See also Target Brands, Inc. v. JK Internet Servs., FA 349108 (Nat. Arb. Forum Dec. 14, 2004) (finding bad faith where a respondent not only registered a complainant’s TARGET mark, but “reproduced . . . Complainant’s TARGET mark . . . [and] added Complainant’s distinctive red bull’s eye [at the domain name] . . . to a point of being indistinguishable from the original.”); see also Allianz of Am. Corp. v. Bond, FA 680624 (Nat. Arb. Forum June 2, 2006) (finding bad faith registration and use of a disputed domain name under Policy ¶ 4(b)(iv) where a respondent diverted Internet users searching for a complainant to its own website, likely profiting in the process).
In addition, Respondent’s use of the technique of typo-squatting is likewise evidence of bad faith registration and use of the contested domain name under Policy ¶ 4(a)(iii).
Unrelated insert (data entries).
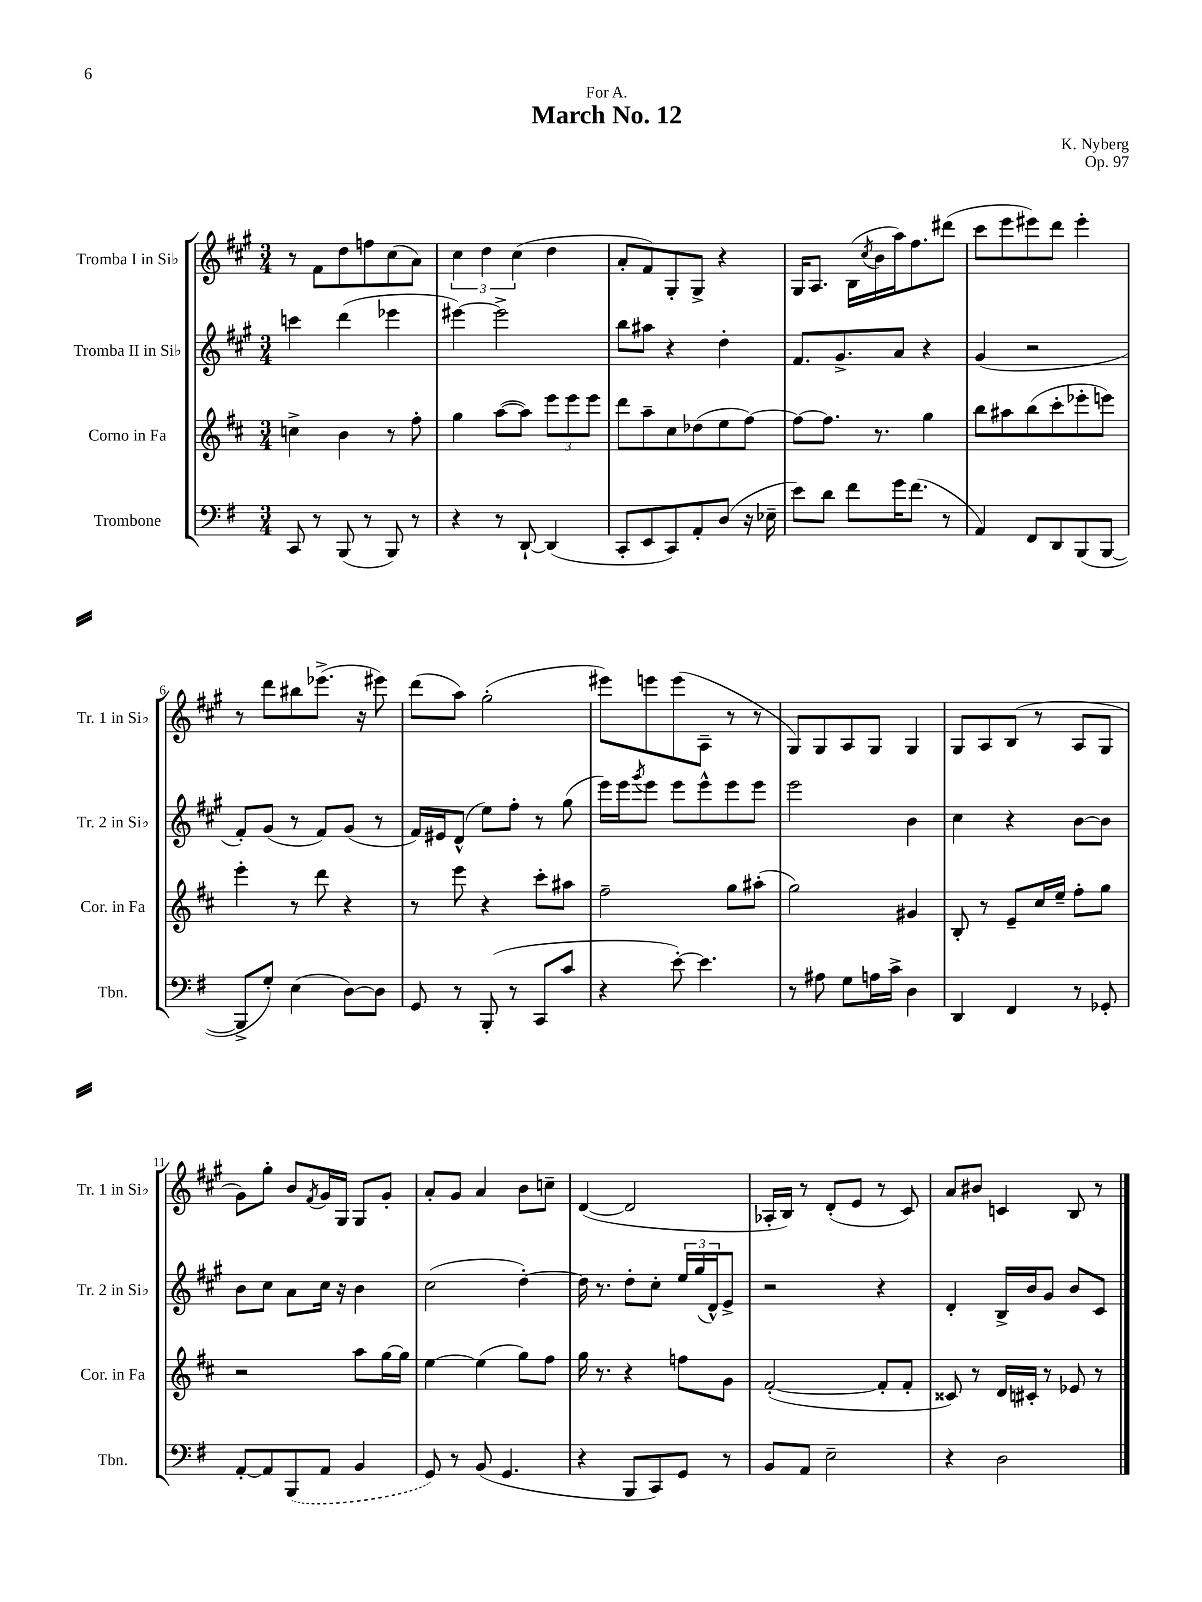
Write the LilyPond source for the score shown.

\header { title = "March No. 12" composer = "K. Nyberg" dedication = "For A." opus = "Op. 97" }
<<
\new StaffGroup <<
\new Staff = "s0" \with { instrumentName = "Tromba I in Sib" shortInstrumentName = "Tr. 1 in Sib" } {
    \clef treble \key a \major \numericTimeSignature \time 3/4
    r8 fis'8 d''8 f''8 cis''8( a'8) |
    \tuplet 3/2 { cis''4 d''4 cis''4( } d''4 |
    a'8-. fis'8) gis8-. gis8-> r4 |
    gis16 a8. b16( \acciaccatura { cis''8 } b'16 a''16) fis''8. dis'''8( |
    cis'''8 e'''8 eis'''8) d'''8 eis'''4-. |
    r8 d'''8 bis''8 ees'''8.->( r16 eis'''8) |
    d'''8( a''8) gis''2-.( |
    eis'''8) e'''8 e'''8( a8-- r8 r8 |
    gis8) gis8 a8 gis8 gis4 |
    gis8 a8 b8( r8 a8 gis8 |
    gis'8) gis''8-. b'8 \acciaccatura { fis'8 } gis'16 gis16 gis8 gis'8-. |
    a'8-. gis'8 a'4 b'8 c''8-- |
    d'4~( d'2 |
    aes16-. b16) r8 d'8-.( e'8 r8 cis'8) |
    a'8 bis'8 c'4 b8 r8 \bar "|." |
}
\new Staff = "s1" \with { instrumentName = "Tromba II in Sib" shortInstrumentName = "Tr. 2 in Sib" } {
    \clef treble \key a \major \numericTimeSignature \time 3/4
    c'''4 d'''4( ees'''4 |
    eis'''4~) eis'''2-> |
    b''8 ais''8 r4 d''4-. |
    fis'8. gis'8.-> a'8 r4 |
    gis'4( r2 |
    fis'8-.) gis'8( r8 fis'8) gis'8( r8 |
    fis'16) eis'16 d'8-^( e''8) fis''8-. r8 gis''8( |
    e'''16) e'''16 \acciaccatura { gis'''8 } e'''8 e'''8 e'''8-^ e'''8 e'''8 |
    e'''2 b'4 |
    cis''4 r4 b'8~ b'8 |
    b'8 cis''8 a'8 cis''16 r16 b'4 |
    cis''2( d''4~-.) |
    d''16 r8. d''8-. cis''8-. \tuplet 3/2 { e''16 gis''16( d'16-^) } e'8-> |
    r2 r4 |
    d'4-. b16-> b'16 gis'8 b'8 cis'8 \bar "|." |
}
\new Staff = "s2" \with { instrumentName = "Corno in Fa" shortInstrumentName = "Cor. in Fa" } {
    \clef treble \key d \major \numericTimeSignature \time 3/4
    c''4-> b'4 r8 fis''8-. |
    g''4 a''8~( a''8) \tuplet 3/2 { e'''8 e'''8 e'''8 } |
    d'''8 a''8-- cis''8 des''8( e''8 fis''8~) |
    fis''8~ fis''8. r8. g''4 |
    b''8 ais''8 b''8( cis'''8-. ees'''8-. e'''8) |
    e'''4-. r8 d'''8 r4 |
    r8 e'''8 r4 cis'''8-. ais''8 |
    fis''2-- g''8 ais''8-.( |
    g''2) gis'4 |
    b8-. r8 e'8-- cis''16 e''16-- fis''8-. g''8 |
    r2 a''8 g''16~ g''16 |
    e''4~ e''4( g''8) fis''8 |
    g''16 r8. r4 f''8 g'8 |
    fis'2~-.( fis'8-. fis'8-. |
    cisis'8) r8 d'16 cis'16-. r8 ees'8 r8 \bar "|." |
}
\new Staff = "s3" \with { instrumentName = "Trombone" shortInstrumentName = "Tbn." } {
    \clef bass \key g \major \numericTimeSignature \time 3/4
    c,8 r8 b,,8( r8 b,,8) r8 |
    r4 r8 d,8~-! d,4( |
    c,8-. e,8 c,8) a,8-. d8( r16 ees16-- |
    e'8) d'8 fis'8 g'16 fis'8.( r8 |
    a,4) fis,8 d,8 b,,8( b,,8~ |
    b,,8-> g8-.) e4( d8~) d8 |
    g,8 r8 b,,8-.( r8 c,8 c'8 |
    r4 e'8~-.) e'4. |
    r8 ais8 g8 a16 c'16-> d4 |
    d,4 fis,4 r8 ges,8-. |
    a,8~-. a,8 \once \slurDashed b,,8( a,8 b,4 |
    g,8) r8 b,8( g,4. |
    r4 b,,8 c,8) g,8 r8 |
    b,8 a,8 e2-- |
    r4 d2 \bar "|." |
}
>>
>>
See Computerized Sec. Sys., Inc. v. Hu, FA 157321 (Nat. Arb. Forum June 23, 2003) (finding that a respondent engaged in typosquatting, which is evidence of bad faith registration and use of a domain name under Policy ¶ 4(a)(iii)); see also The Vanguard Group, Inc. v. IQ Mgmt. Corp., FA 328127 (Nat. Arb. Forum Oct. 28, 2004):
By
engaging in typosquatting, Respondent has registered and used the … domain name
in bad faith pursuant to Policy ¶ 4(a)(iii).
The Panel thus finds that Policy ¶ 4(a)(iii)
has been satisfied.
Complainant having established all three elements required to be proven under the ICANN Policy, the Panel concludes that the relief requested must be GRANTED.
Accordingly, it is Ordered that the <lineadireca.com> domain name be forthwith TRANSFERRED from Respondent to Complainant.